真剣な表情で2番がそう言ってくれた、俺は必要ないんじゃないかと頭のどこかで考えていたが、2番の言葉だけで、それが薄まった。

あぁ、やっぱり好きだこの人。

「二人にだけは知らせようって決めてたんだ。」

「うん。」

「秘書さんにも言われてたし。」

「そこに座って。」

ソファーに座りなおした2番が腕を組みながら言ってくる。

その底冷えする声にドキッとした。

「言われてたとしても黙ってれば良かったのに。」

2番はスカートの中がギリギリ見えない範囲で俺の顔をつま先でつついたりつまんだりしてくる。

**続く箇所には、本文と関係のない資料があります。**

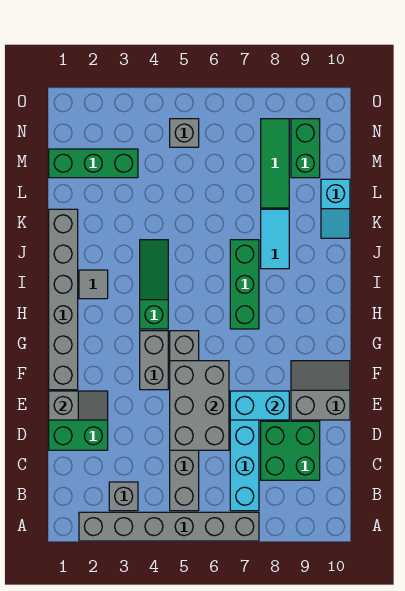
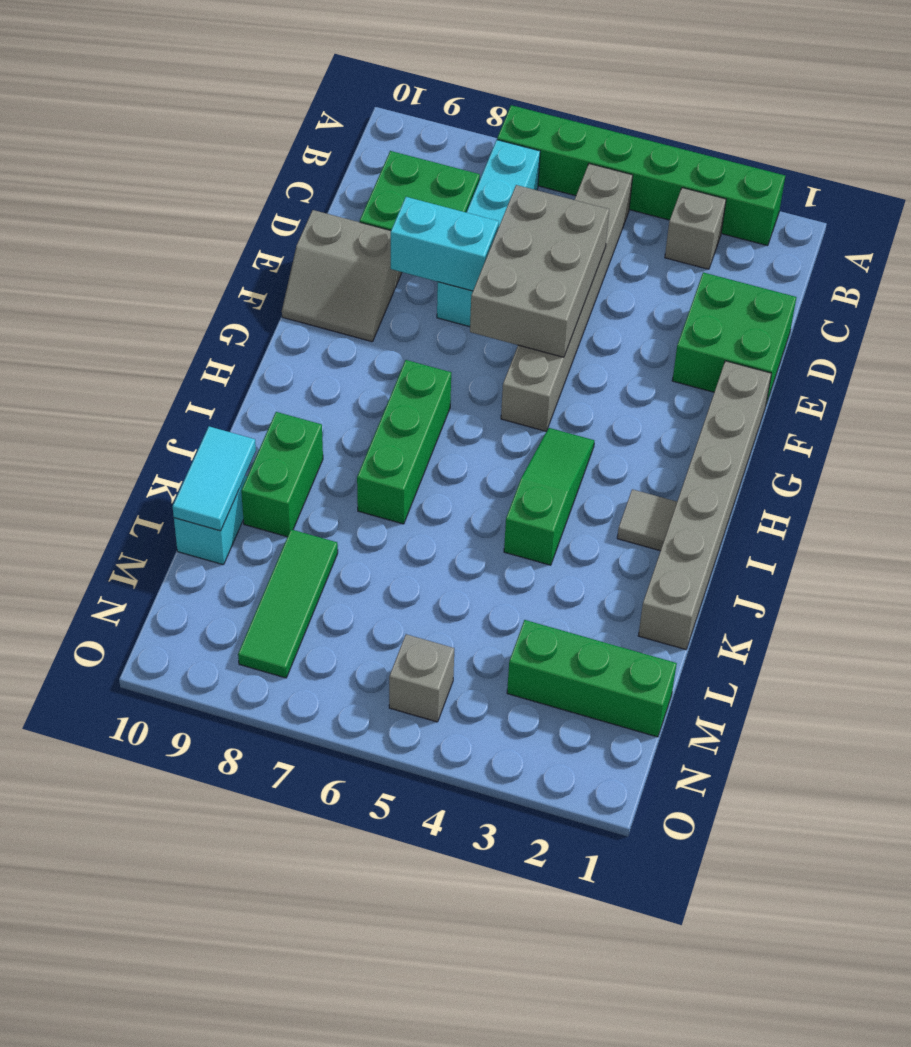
grey 1x6 brick [79,512,259,541] -> green 1x6 brick [497,105,785,246]
grey 1x2 slope [49,391,108,420] -> none
grey 1x2 brick [140,331,168,390] -> none
green 1x3 slope [140,240,168,329] -> green 1x3 slope turned to [504,428,594,565]
cyan 1x2 tile [261,209,289,269] -> cyan 1x2 tile moved to [173,426,256,531]
green 1x2 brick [291,119,320,178] -> green 1x2 brick moved to [241,412,323,537]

「秘書さん美人だったものねー、優しくて、かっこよくて、頼りになる大人の女性だったものねー。」

器用で、すごく痛い、けど2番の足はやっぱり綺麗だ。

「貴方にも教えないといけない事が沢山ありそうね。」

そしてそれ以上に2番の足の匂いが危険だった、クラクラしてしまう。

そんな俺が楽しいのか笑いながら言ってくる。

2番の目を見ると魅了にかかったように動けなくなった。(魅了には元からかかっていたが。)

その後、初めて2番の足の味(蹴り)を知ったが、なかなか痛かった。